All 46 patients were available throughout follow-up. At 2 years postoperatively, the VAS score had improved from 6.42 to 0.65 0.51 in the debridement group and from 6.26 to 0.75 in the repair group. The average VAS score was worse for the repair group at 6 months postoperatively.
The American Shoulder and Elbow Surgeons score, Constant score, and University of California–Los Angeles scores were worse for the repaired group at 6 months postoperatively.
At followup, there was no difference in the cuff integrity between the repaired and debrided groups.
Based on their results, the authors question the rationale for repair of these lesions.

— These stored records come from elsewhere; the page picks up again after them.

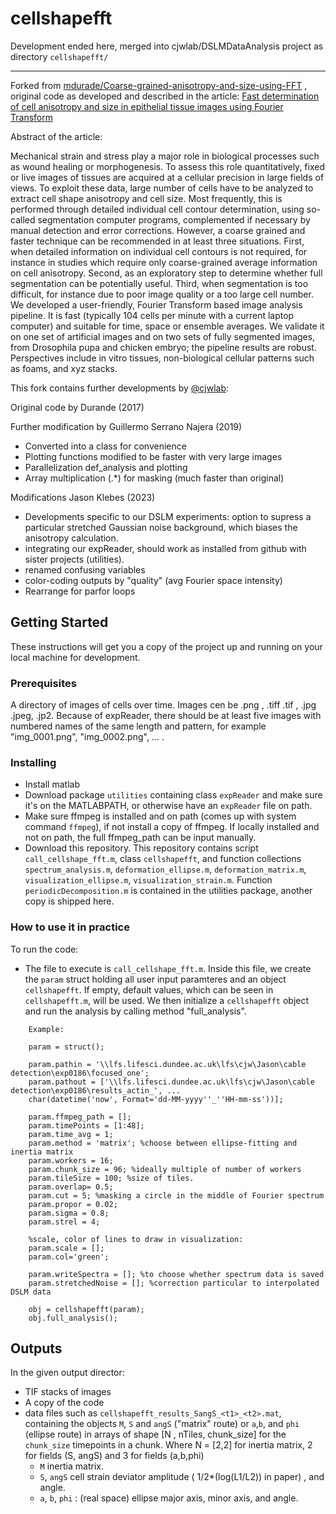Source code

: # cellshapefft


Development ended here, merged into cjwlab/DSLMDataAnalysis project as directory ``cellshapefft/``

-------

Forked from [mdurade/Coarse-grained-anisotropy-and-size-using-FFT](https://github.com/mdurande/coarse-grained-anisotropy-and-size-using-FFT) , original code 
as developed and described in the article: 
    [Fast determination of cell anisotropy and size in epithelial tissue images using Fourier Transform](https://doi.org/10.1103/physreve.99.062401)

Abstract of the article:

Mechanical strain and stress play a major role in biological processes such as wound healing or
morphogenesis. To assess this role quantitatively, fixed or live images of tissues are acquired at a
cellular precision in large fields of views. To exploit these data, large number of cells have to be
analyzed to extract cell shape anisotropy and cell size. Most frequently, this is performed through
detailed individual cell contour determination, using so-called segmentation computer programs,
complemented if necessary by manual detection and error corrections. However, a coarse grained and
faster technique can be recommended in at least three situations. First, when detailed information
on individual cell contours is not required, for instance in studies which require only coarse-grained
average information on cell anisotropy. Second, as an exploratory step to determine whether full
segmentation can be potentially useful. Third, when segmentation is too difficult, for instance due to
poor image quality or a too large cell number. We developed a user-friendly, Fourier Transform based
image analysis pipeline. It is fast (typically 104 cells per minute with a current laptop computer) and
suitable for time, space or ensemble averages. We validate it on one set of artificial images and on
two sets of fully segmented images, from Drosophila pupa and chicken embryo; the pipeline results
are robust. Perspectives include in vitro tissues, non-biological cellular patterns such as foams, and
xyz stacks.

This fork contains further developments by [@cjwlab](https://github.com/cjwlab):

Original code by Durande (2017)
    
Further modification by Guillermo Serrano Najera (2019)
* Converted into a class for convenience
* Plotting functions modified to be faster with very large images
* Parallelization def_analysis and plotting
* Array multiplication (.*) for masking (much faster than original)

Modifications Jason Klebes (2023)
* Developments specific to our DSLM experiments: option to supress a particular stretched Gaussian noise background, which biases the anisotropy calculation.
* integrating our expReader, should work as installed from github with sister projects (utilities).
* renamed confusing variables
* color-coding outputs by "quality" (avg Fourier space intensity)
* Rearrange for parfor loops

## Getting Started

These instructions will get you a copy of the project up and running on your local machine for development.

### Prerequisites

A directory of images of cells over time.
Images cen be .png , .tiff .tif , .jpg .jpeg, .jp2.
Because of expReader, there should be at least five images with numbered names of the same length and pattern, 
for example "img_0001.png", "img_0002.png", ... .

### Installing
* Install matlab 
* Download package ``utilities`` containing class ``expReader`` and make sure it's on the MATLABPATH, or otherwise have an ``expReader`` file on path.
* Make sure ffmpeg is installed and on path (comes up with system command ``ffmpeg``), if not install a copy of ffmpeg.  If locally installed and not on path, the full ffmpeg_path can be input manually.
* Download this repository.  This repository contains script ``call_cellshape_fft.m``, class ``cellshapefft``, and function collections ``spectrum_analysis.m``, ``deformation_ellipse.m``, ``deformation_matrix.m``, ``visualization_ellipse.m``, ``visualization_strain.m``.  Function ``periodicDecomposition.m`` is contained in the utilities package, another copy is shipped here.

### How to use it in practice
To run the code:
* The file to execute is ``call_cellshape_fft.m``.  Inside this file, we create the ``param`` struct holding all user input paramteres and an object ``cellshapefft``. If empty, default values, which can be seen in ``cellshapefft.m``, will be used. We then initialize a ``cellshapefft`` object and run the analysis by calling method "full_analysis".
        
```
    Example:
    
    param = struct();
    
    param.pathin = '\\lfs.lifesci.dundee.ac.uk\lfs\cjw\Jason\cable detection\exp0186\focused_one';
    param.pathout = ['\\lfs.lifesci.dundee.ac.uk\lfs\cjw\Jason\cable detection\exp0186\results_actin_', ...
    char(datetime('now', Format='dd-MM-yyyy''_''HH-mm-ss'))];

    param.ffmpeg_path = [];
    param.timePoints = [1:48];
    param.time_avg = 1;
    param.method = 'matrix'; %choose between ellipse-fitting and inertia matrix
    param.workers = 16;
    param.chunk_size = 96; %ideally multiple of number of workers
    param.tileSize = 100; %size of tiles.
    param.overlap= 0.5;
    param.cut = 5; %masking a circle in the middle of Fourier spectrum
    param.propor = 0.02; 
    param.sigma = 0.8;
    param.strel = 4;
    
    %scale, color of lines to draw in visualization:
    param.scale = [];
    param.col='green'; 

    param.writeSpectra = []; %to choose whether spectrum data is saved
    param.stretchedNoise = []; %correction particular to interpolated DSLM data
    
    obj = cellshapefft(param);
    obj.full_analysis();

```

## Outputs
In the given output director:
* TIF stacks of images 
* A copy of the code
* data files such as ``cellshapefft_results_SangS_<t1>_<t2>.mat``, containing the objects ``M``, ``S`` and ``angS`` ("matrix" route) or ``a``,``b``, and ``phi`` (ellipse route) in arrays of shape [N , nTiles, chunk_size] for the ``chunk_size`` timepoints in a chunk.  Where N = [2,2] for inertia matrix, 2 for fields (S, angS) and 3 for fields (a,b,phi)
    * ``M`` inertia matrix.
    * ``S``, ``angS`` cell strain deviator amplitude ( 1/2*(log(L1/L2)) in paper) , and angle.
    * ``a``, ``b``, ``phi`` : (real space) ellipse major axis, minor axis, and angle.
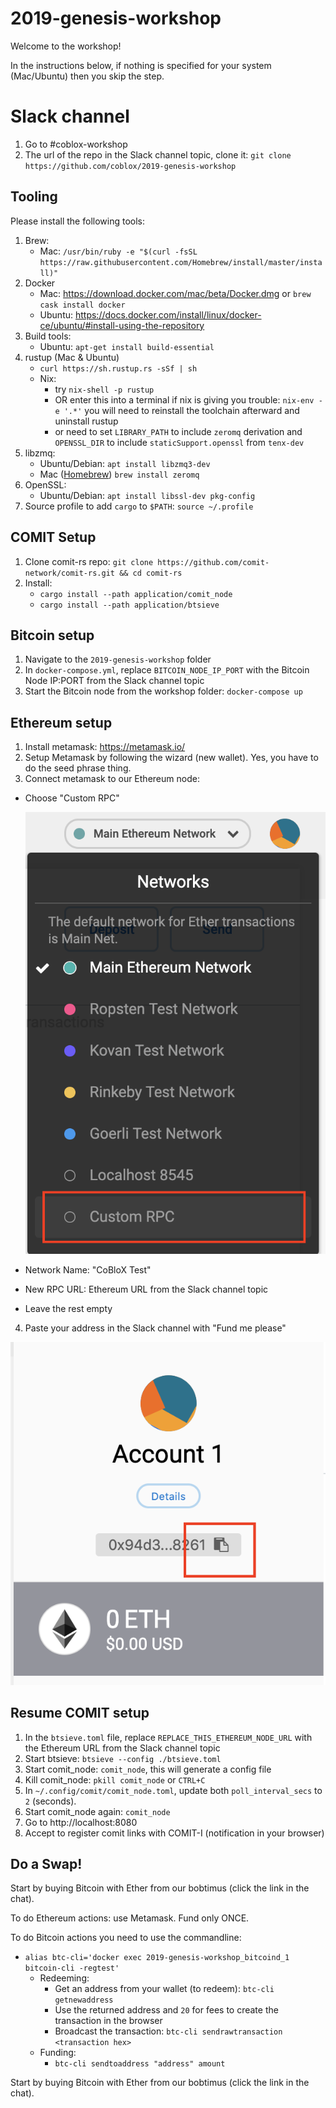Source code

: # 2019-genesis-workshop

Welcome to the workshop!

In the instructions below, if nothing is specified for your system (Mac/Ubuntu) then you skip the step.

# Slack channel

1. Go to #coblox-workshop
2. The url of the repo in the Slack channel topic, clone it: `git clone https://github.com/coblox/2019-genesis-workshop`

## Tooling

Please install the following tools: 
1. Brew:
   - Mac: `/usr/bin/ruby -e "$(curl -fsSL https://raw.githubusercontent.com/Homebrew/install/master/install)"`
2. Docker
   - Mac: https://download.docker.com/mac/beta/Docker.dmg or `brew cask install docker`
   - Ubuntu: https://docs.docker.com/install/linux/docker-ce/ubuntu/#install-using-the-repository
3. Build tools:
   - Ubuntu: `apt-get install build-essential`
4. rustup (Mac & Ubuntu)
   - `curl https://sh.rustup.rs -sSf | sh`
   - Nix:
     - try `nix-shell -p rustup`
     - OR enter this into a terminal if nix is giving you trouble: `nix-env -e '.*'` you will need to reinstall the toolchain afterward and uninstall rustup
     - or need to set `LIBRARY_PATH` to include `zeromq` derivation and `OPENSSL_DIR` to include `staticSupport.openssl` from `tenx-dev`
5. libzmq:
   - Ubuntu/Debian: `apt install libzmq3-dev`
   - Mac ([Homebrew](https://brew.sh/)) `brew install zeromq`
6. OpenSSL:
   - Ubuntu/Debian: `apt install libssl-dev pkg-config`
7. Source profile to add `cargo` to `$PATH`: `source ~/.profile`

## COMIT Setup
1. Clone comit-rs repo: `git clone https://github.com/comit-network/comit-rs.git && cd comit-rs`
2. Install:
   - `cargo install --path application/comit_node`
   - `cargo install --path application/btsieve`

## Bitcoin setup
1. Navigate to the `2019-genesis-workshop` folder
2. In `docker-compose.yml`, replace `BITCOIN_NODE_IP_PORT` with the Bitcoin Node IP:PORT from the Slack channel topic 
3. Start the Bitcoin node from the workshop folder: `docker-compose up`

## Ethereum setup
1. Install metamask: https://metamask.io/
2. Setup Metamask by following the wizard (new wallet). Yes, you have to do the seed phrase thing.
3. Connect metamask to our Ethereum node:
  - Choose "Custom RPC"
    
    ![connect Ethereum](./img/eth_connect.png)
    
  - Network Name: "CoBloX Test"
  - New RPC URL: Ethereum URL from the Slack channel topic
  - Leave the rest empty
4. Paste your address in the Slack channel with "Fund me please"

  ![copy address](./img/eth_copy_address.png)
  
  
## Resume COMIT setup
1. In the `btsieve.toml` file, replace `REPLACE_THIS_ETHEREUM_NODE_URL` with the Ethereum URL from the Slack channel topic
2. Start btsieve: `btsieve --config ./btsieve.toml` 
3. Start comit_node: `comit_node`, this will generate a config file
4. Kill comit_node: `pkill comit_node` or `CTRL+C`
5. In `~/.config/comit/comit_node.toml`, update both `poll_interval_secs` to `2` (seconds).
6. Start comit_node again: `comit_node`
7. Go to http://localhost:8080
8. Accept to register comit links with COMIT-I (notification in your browser)

## Do a Swap!
Start by buying Bitcoin with Ether from our bobtimus (click the link in the chat).

To do Ethereum actions: use Metamask. Fund only ONCE.

To do Bitcoin actions you need to use the commandline:
- `alias btc-cli='docker exec 2019-genesis-workshop_bitcoind_1 bitcoin-cli -regtest'`
    - Redeeming:
        - Get an address from your wallet (to redeem): `btc-cli getnewaddress`
        - Use the returned address and `20` for fees to create the transaction in the browser
        - Broadcast the transaction: `btc-cli sendrawtransaction <transaction hex>`
    - Funding:
        - `btc-cli sendtoaddress "address" amount`

Start by buying Bitcoin with Ether from our bobtimus (click the link in the chat).
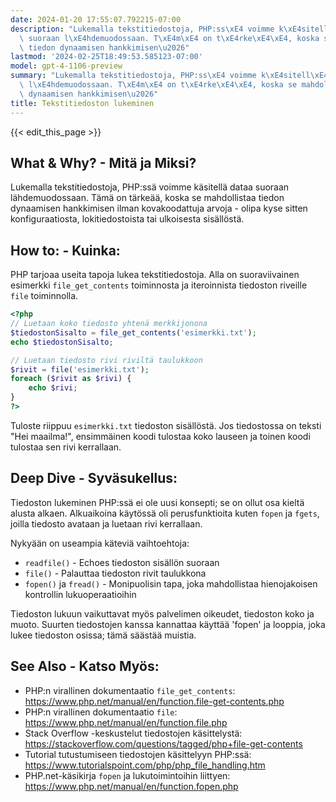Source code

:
 ```yaml
---
date: 2024-01-20 17:55:07.792215-07:00
description: "Lukemalla tekstitiedostoja, PHP:ss\xE4 voimme k\xE4sitell\xE4 dataa\
  \ suoraan l\xE4hdemuodossaan. T\xE4m\xE4 on t\xE4rke\xE4\xE4, koska se mahdollistaa\
  \ tiedon dynaamisen hankkimisen\u2026"
lastmod: '2024-02-25T18:49:53.585123-07:00'
model: gpt-4-1106-preview
summary: "Lukemalla tekstitiedostoja, PHP:ss\xE4 voimme k\xE4sitell\xE4 dataa suoraan\
  \ l\xE4hdemuodossaan. T\xE4m\xE4 on t\xE4rke\xE4\xE4, koska se mahdollistaa tiedon\
  \ dynaamisen hankkimisen\u2026"
title: Tekstitiedoston lukeminen
---
```


{{< edit_this_page >}}

## What & Why? - Mitä ja Miksi?
Lukemalla tekstitiedostoja, PHP:ssä voimme käsitellä dataa suoraan lähdemuodossaan. Tämä on tärkeää, koska se mahdollistaa tiedon dynaamisen hankkimisen ilman kovakoodattuja arvoja - olipa kyse sitten konfiguraatiosta, lokitiedostoista tai ulkoisesta sisällöstä.

## How to: - Kuinka:
PHP tarjoaa useita tapoja lukea tekstitiedostoja. Alla on suoraviivainen esimerkki `file_get_contents` toiminnosta ja iteroinnista tiedoston riveille `file` toiminnolla.

```PHP
<?php
// Luetaan koko tiedosto yhtenä merkkijonona
$tiedostonSisalto = file_get_contents('esimerkki.txt');
echo $tiedostonSisalto;

// Luetaan tiedosto rivi riviltä taulukkoon
$rivit = file('esimerkki.txt');
foreach ($rivit as $rivi) {
    echo $rivi;
}
?>
```

Tuloste riippuu `esimerkki.txt` tiedoston sisällöstä. Jos tiedostossa on teksti "Hei maailma!", ensimmäinen koodi tulostaa koko lauseen ja toinen koodi tulostaa sen rivi kerrallaan.

## Deep Dive - Syväsukellus:
Tiedoston lukeminen PHP:ssä ei ole uusi konsepti; se on ollut osa kieltä alusta alkaen. Alkuaikoina käytössä oli perusfunktioita kuten `fopen` ja `fgets`, joilla tiedosto avataan ja luetaan rivi kerrallaan. 

Nykyään on useampia käteviä vaihtoehtoja:
- `readfile()` - Echoes tiedoston sisällön suoraan
- `file()` - Palauttaa tiedoston rivit taulukkona
- `fopen()` ja `fread()` - Monipuolisin tapa, joka mahdollistaa hienojakoisen kontrollin lukuoperaatioihin

Tiedoston lukuun vaikuttavat myös palvelimen oikeudet, tiedoston koko ja muoto. Suurten tiedostojen kanssa kannattaa käyttää 'fopen' ja looppia, joka lukee tiedoston osissa; tämä säästää muistia.

## See Also - Katso Myös:
- PHP:n virallinen dokumentaatio `file_get_contents`: https://www.php.net/manual/en/function.file-get-contents.php
- PHP:n virallinen dokumentaatio `file`: https://www.php.net/manual/en/function.file.php
- Stack Overflow -keskustelut tiedostojen käsittelystä: https://stackoverflow.com/questions/tagged/php+file-get-contents
- Tutorial tutustumiseen tiedostojen käsittelyyn PHP:ssä: https://www.tutorialspoint.com/php/php_file_handling.htm
- PHP.net-käsikirja `fopen` ja lukutoimintoihin liittyen: https://www.php.net/manual/en/function.fopen.php
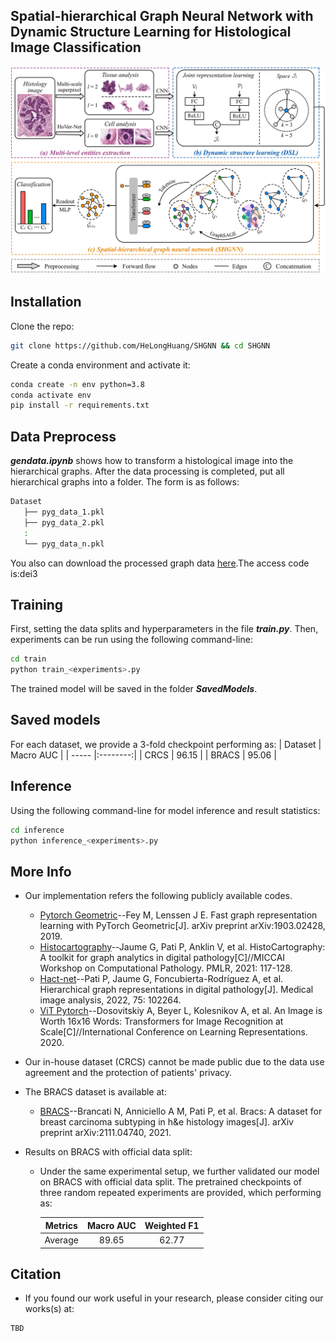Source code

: ## Spatial-hierarchical Graph Neural Network with Dynamic Structure Learning for Histological Image Classification

![](./Pics/Overall.png)

## Installation
Clone the repo:
```bash
git clone https://github.com/HeLongHuang/SHGNN && cd SHGNN
```
Create a conda environment and activate it:
```bash
conda create -n env python=3.8
conda activate env
pip install -r requirements.txt
```

## Data Preprocess
***gendata.ipynb*** shows how to transform a histological image into the hierarchical graphs. After the data processing is completed, put all hierarchical graphs into a folder. The form is as follows:
```bash
Dataset
   ├── pyg_data_1.pkl
   ├── pyg_data_2.pkl
   :
   └── pyg_data_n.pkl
```
You also can download the processed graph data [here](https://cloud.189.cn/t/NziQRbUrAJju).The access code is:dei3

## Training
First, setting the data splits and hyperparameters in the file ***train.py***. Then, experiments can be run using the following command-line:
```bash
cd train
python train_<experiments>.py
```
The trained model will be saved in the folder ***SavedModels***. 

## Saved models
For each dataset, we provide a 3-fold checkpoint performing as:
| Dataset | Macro AUC |
| ----- |:--------:|
| CRCS   | 96.15 |
| BRACS | 95.06 |


## Inference
Using the following command-line for model inference and result statistics:
```bash
cd inference
python inference_<experiments>.py
```


## More Info
- Our implementation refers the following publicly available codes. 
  - [Pytorch Geometric](https://github.com/pyg-team/pytorch_geometric)--Fey M, Lenssen J E. Fast graph representation learning with PyTorch Geometric[J]. arXiv preprint arXiv:1903.02428, 2019.
  - [Histocartography](https://github.com/histocartography/histocartography)--Jaume G, Pati P, Anklin V, et al. HistoCartography: A toolkit for graph analytics in digital pathology[C]//MICCAI Workshop on Computational Pathology. PMLR, 2021: 117-128.
  - [Hact-net](https://github.com/PushpakPati/hact-net)--Pati P, Jaume G, Foncubierta-Rodríguez A, et al. Hierarchical graph representations in digital pathology[J]. Medical image analysis, 2022, 75: 102264.
  - [ViT Pytorch](https://github.com/lukemelas/PyTorch-Pretrained-ViT)--Dosovitskiy A, Beyer L, Kolesnikov A, et al. An Image is Worth 16x16 Words: Transformers for Image Recognition at Scale[C]//International Conference on Learning Representations. 2020.

- Our in-house dataset (CRCS) cannot be made public due to the data use agreement and the protection of patients' privacy. 

- The BRACS dataset is available at:
  - [BRACS](https://www.bracs.icar.cnr.it/)--Brancati N, Anniciello A M, Pati P, et al. Bracs: A dataset for breast carcinoma subtyping in h&e histology images[J]. arXiv preprint arXiv:2111.04740, 2021.

- Results on BRACS with official data split:
  - Under the same experimental setup, we further validated our model on BRACS with official data split. The pretrained checkpoints of three random repeated experiments are provided, which performing as:

      | Metrics | Macro AUC | Weighted F1 |
      | :---: |:--------:|:--------:|
      | Average | 89.65  | 62.77 | 


## Citation
- If you found our work useful in your research, please consider citing our works(s) at:
```
TBD
```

Comment: While this is not a randomized clinical trial it does indicate that debridement can be an effective treatment for these partial thickness cuff tears. The inferior outcomes for the first 6 months after repair surgery serve to remind us that when a cuff defect is repaired, the cuff tension is shifted from the intact tendon to the repaired tendon. Pain and functional limitation associated with preferential loading of the repair subsides when the stress is relaxed, either by failure of the repair or by stretching of the repaired musculotendinous unit. See this related article , "Failure With Continuity in Rotator Cuff Repair "Healing" "(link). 13 patients had arthroscopic repair of small tears. At the time of the repair, tantalum markers were placed in the substance of the tendon. The markers of all repaired tendons retracted away from the suture anchors over the first year. The average retraction was 16.1 mm with a range of 5.7 to 23.2 mm. Tendon retraction correlated with patient age. As reported previously for open repairs, most of the retraction occurred during the early phases of recovery (i.e. 12 weeks).
The stress relaxation hypothesis is consistent with these observations:
Consider this diagram of a cuff tear where the orange part of the cuff has pulled away from the blue tuberosity leaving the red portions of the cuff intact.
The surgeon repairs the torn (orange) part of the cuff to the tuberosity, but in doing so, takes the normal tension off of the intact (red) portions of the cuff and causing the repaired portion to support the load applied by the cuff musculature.
Stress relaxation must occur so that the normal portions of the cuff are under physiologic load. This can happen by recurrence of the cuff defect, as diagrammed below (this may be the situation in older individuals with larger cuff defects)
or by 'failure in continuity' in which the torn (orange) and intact (red) portions of the cuff progressively return to their original position, but that new regenerative tissue (green) tissue forms as the edge of the torn tendon pulls away from the footprint (this may be the situation for younger patients with smaller defects).